First, the Model Legislation expressly states that the consideration of all stakeholders shall not constitute a violation of the general standards for directors, which require good faith, the care of an ordinarily prudent person and the consideration of the best interests of the corporation.
In an effort to restrict potential liability, the Model Legislation specifically excludes director, officer and corporate liability for monetary damages. This decision was driven by twin desires to (i) eliminate concerns of directors that they will be subject to personal liability in the face of no court precedent by which such liability could be quantified and (ii) focus courts on the exclusive remedy of awarding injunctive relief requiring the benefit corporation to simply live up to the commitments it voluntarily undertook.

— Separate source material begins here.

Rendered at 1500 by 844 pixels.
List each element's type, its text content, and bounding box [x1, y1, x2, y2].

Directors are also protected from suits by beneficiaries of the corporation’s public purpose. The Model Legislation expressly states that third parties have no right of action. The Model Legislation further states that it does not create a fiduciary duty to anyone who cannot bring a “benefit enforcement proceeding.” Benefit enforcement proceedings are a right of action only for shareholders, directors, investors in the parent company of a benefit corporation subsidiary with a 5% or more equity interest, and any other persons specified in the company’s articles of incorporation.

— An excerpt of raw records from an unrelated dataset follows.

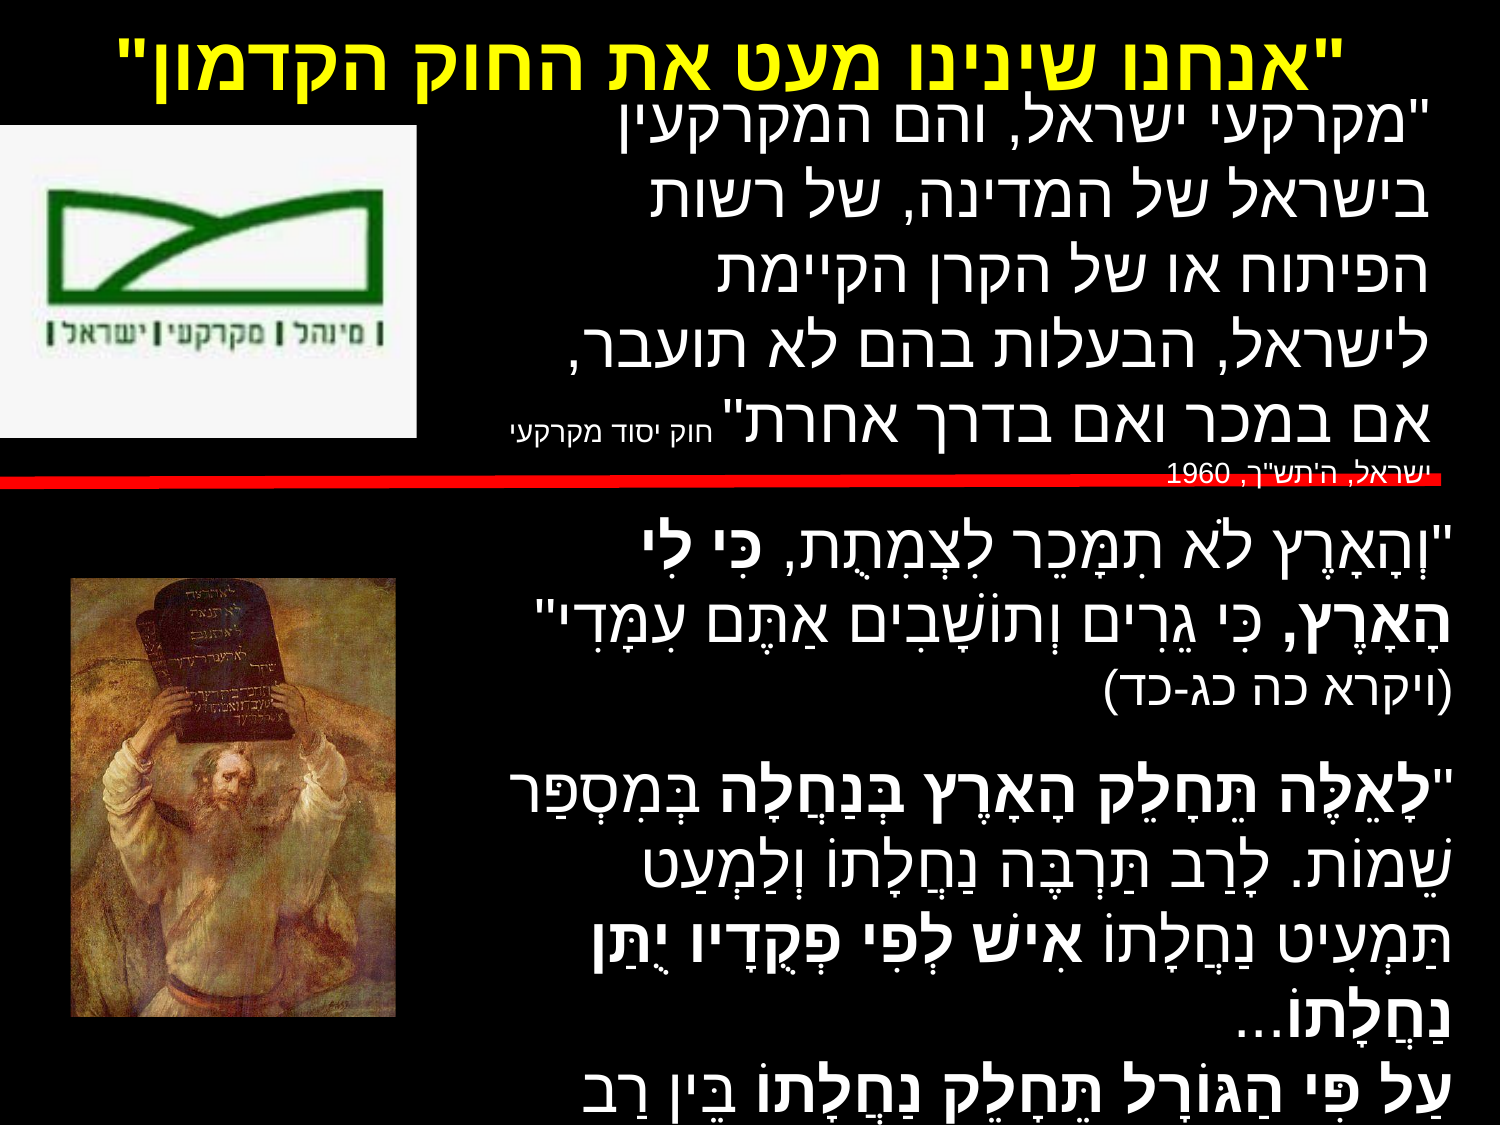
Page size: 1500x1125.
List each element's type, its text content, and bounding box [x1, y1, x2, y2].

text_box "מקרקעי ישראל, והם המקרקעין בישראל של המדינה, של רשות הפיתוח או של הקרן הקיימת לישראל, הבעלות בהם לא תועבר, אם במכר ואם בדרך אחרת" חוק יסוד מקרקעי ישראל, ה'תש"ך, 1960 [478, 137, 1448, 433]
text_box [0, 125, 417, 438]
text_box [70, 578, 396, 1017]
text_box "וְהָאָרֶץ לֹא תִמָּכֵר לִצְמִתֻת, כִּי לִי הָאָרֶץ, כִּי גֵרִים וְתוֹשָׁבִים אַתֶּם עִמָּדִי" (ויקרא כה כג-כד) "לָאֵלֶּה תֵּחָלֵק הָאָרֶץ בְּנַחֲלָה בְּמִסְפַּר שֵׁמוֹת. לָרַב תַּרְבֶּה נַחֲלָתוֹ וְלַמְעַט תַּמְעִיט נַחֲלָתוֹ אִישׁ לְפִי פְקֻדָיו יֻתַּן נַחֲלָתוֹ... עַל פִּי הַגּוֹרָל תֵּחָלֵק נַחֲלָתוֹ בֵּין רַב לִמְעָט" (במדבר כו נג-נו) [434, 490, 1470, 1105]
text_box "אנחנו שינינו מעט את החוק הקדמון" [34, 0, 1428, 146]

A shareholder is expressly given the right to bring a legal action on the basis that a director or officer failed to pursue or create the stated general or specific public benefit purposes, failed to consider the interests of the various stakeholders set forth in the statute, or failed to meet the transparency requirements in the statute.
This expanded accountability to shareholders is specifically desired by most of the mission-driven entrepreneurs and investors interested in new corporate form legislation. Similarly, the exclusion of any right of action by third parties protects the benefit corporation from unknown, expanded liability that would otherwise operate as a disincentive to becoming a benefit corporation.